If there’s one thing that Top Chef: Seattle can teach us about Thanksgiving dinner, it’s this: Just use a whole lot of butter. Seasonally themed Top Chef episodes can often go awry, but tonight’s was nice and straightforward. After an individual challenge that flexed the chefs’ palettes, the elimination had the contestants elevating classics to the standards of Lakshmi and company. It made for entertaining and surprisingly instructive television. I mean, did you know that Kazakhstan had a dumpling equivalent before tonight?
Each of our intrepid cheftestants has to choose a country and its regional savory pastry to represent. Some of these are familiar—the pierogi, the momo—and some were completely new dishes to the chefs representing them. It’s only been one real episode, so it’s unclear who is a serious contender and who is a fluke. Tonight didn’t clarify much on that front. Brooke ended up in the bottom three for failing to scrape together a wrapping for her dumpling, which Dana Cowin amusingly called a “loosie.” Kuniko, who’s been looking like a strong competitor, misjudges her time completely and ends up with an empty plate. And Clara turns out a muddled, unappetizing looking dish. Josie, meanwhile, ends up at the top of the heap after an inauspicious start.
The elimination challenge deviates from standard Top Chef fare in one major way: It pits two judges against each other. Padma announces that the pool of chefs will be split in two, and both will prepare a meal for the staff of FareStart, an incredibly-worthy sounding cause that gives cooking instruction to the homeless. It’ll be a traditional Thanksgiving dinner, with turkey, fixings, and desserts. The twist: Each team will get a little help from a judge. Tom helms the red team, instructing them on the subtleties of Italian-influenced American cuisine. Emeril heads over to Team Gray, which adds his Southern twang to their food. Their methods of instruction are to keep the bird moist and buttery, and not burn anything, which is as much as any home cook hopes for.
Despite the guidance, there are several real boneheaded errors all-around. Alas for Emeril, when the judges sit down to taste the triple-spiced Cajun turkey that Josie made, it’s undercooked on the inside and blackened on the outside. Sheldon’s ham hock and kale is lackluster, failing to meet the Southern standard of basically green delicious mush. Brooke’s insanely delicious-looking sweet potato biscuits redeem her, but another Quickfire-shamed member gets left in the dust. Poor Kumiko. She takes her time to make potato pave, but somehow leaves it raw. On the Red Team, Lizzie has the same strategy—her whole time is devoted to making perfect mashed potatoes—but she manages to concentrate on the dish enough to make it perfect.

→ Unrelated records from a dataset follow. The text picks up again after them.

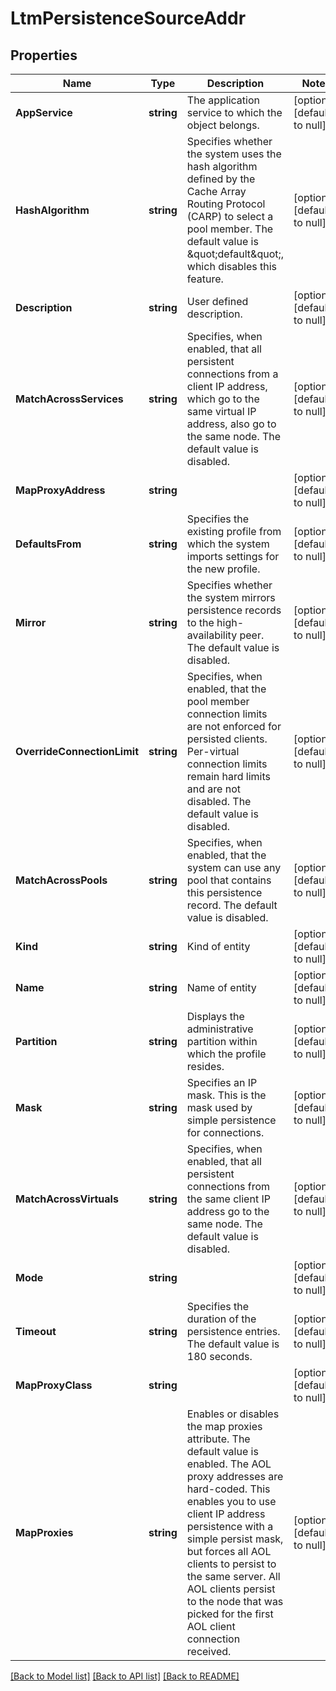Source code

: # LtmPersistenceSourceAddr

## Properties
Name | Type | Description | Notes
------------ | ------------- | ------------- | -------------
**AppService** | **string** | The application service to which the object belongs. | [optional] [default to null]
**HashAlgorithm** | **string** | Specifies whether the system uses the hash algorithm defined by the Cache Array Routing Protocol (CARP) to select a pool member. The default value is \&quot;default\&quot;, which disables this feature. | [optional] [default to null]
**Description** | **string** | User defined description. | [optional] [default to null]
**MatchAcrossServices** | **string** | Specifies, when enabled, that all persistent connections from a client IP address, which go to the same virtual IP address, also go to the same node. The default value is disabled. | [optional] [default to null]
**MapProxyAddress** | **string** |  | [optional] [default to null]
**DefaultsFrom** | **string** | Specifies the existing profile from which the system imports settings for the new profile. | [optional] [default to null]
**Mirror** | **string** | Specifies whether the system mirrors persistence records to the high-availability peer. The default value is disabled. | [optional] [default to null]
**OverrideConnectionLimit** | **string** | Specifies, when enabled, that the pool member connection limits are not enforced for persisted clients. Per-virtual connection limits remain hard limits and are not disabled. The default value is disabled. | [optional] [default to null]
**MatchAcrossPools** | **string** | Specifies, when enabled, that the system can use any pool that contains this persistence record. The default value is disabled. | [optional] [default to null]
**Kind** | **string** | Kind of entity | [optional] [default to null]
**Name** | **string** | Name of entity | [optional] [default to null]
**Partition** | **string** | Displays the administrative partition within which the profile resides. | [optional] [default to null]
**Mask** | **string** | Specifies an IP mask. This is the mask used by simple persistence for connections. | [optional] [default to null]
**MatchAcrossVirtuals** | **string** | Specifies, when enabled, that all persistent connections from the same client IP address go to the same node. The default value is disabled. | [optional] [default to null]
**Mode** | **string** |  | [optional] [default to null]
**Timeout** | **string** | Specifies the duration of the persistence entries. The default value is 180 seconds. | [optional] [default to null]
**MapProxyClass** | **string** |  | [optional] [default to null]
**MapProxies** | **string** | Enables or disables the map proxies attribute. The default value is enabled. The AOL proxy addresses are hard-coded. This enables you to use client IP address persistence with a simple persist mask, but forces all AOL clients to persist to the same server. All AOL clients persist to the node that was picked for the first AOL client connection received. | [optional] [default to null]

[[Back to Model list]](../README.md#documentation-for-models) [[Back to API list]](../README.md#documentation-for-api-endpoints) [[Back to README]](../README.md)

Other Red Team highlights include Clara’s velvety carrot soup and the foie gras stuffing which, as the perennially jolly Thierry Rautereau points out, probably did not actually come from Tom’s family. But what really put the nail in the Gray Team’s coffin was Tyler’s bitter gumbo. As Thierry said, if you get that dish wrong in the South, they throw you out of the state. Clara wins for her soup, a major blow against the Stefan faction. But for her immunity, Josie would be gone. Instead, it’s Kumiko who must pack her knives. Alas for us all. But at least we know how to make it better: Three pounds of butter.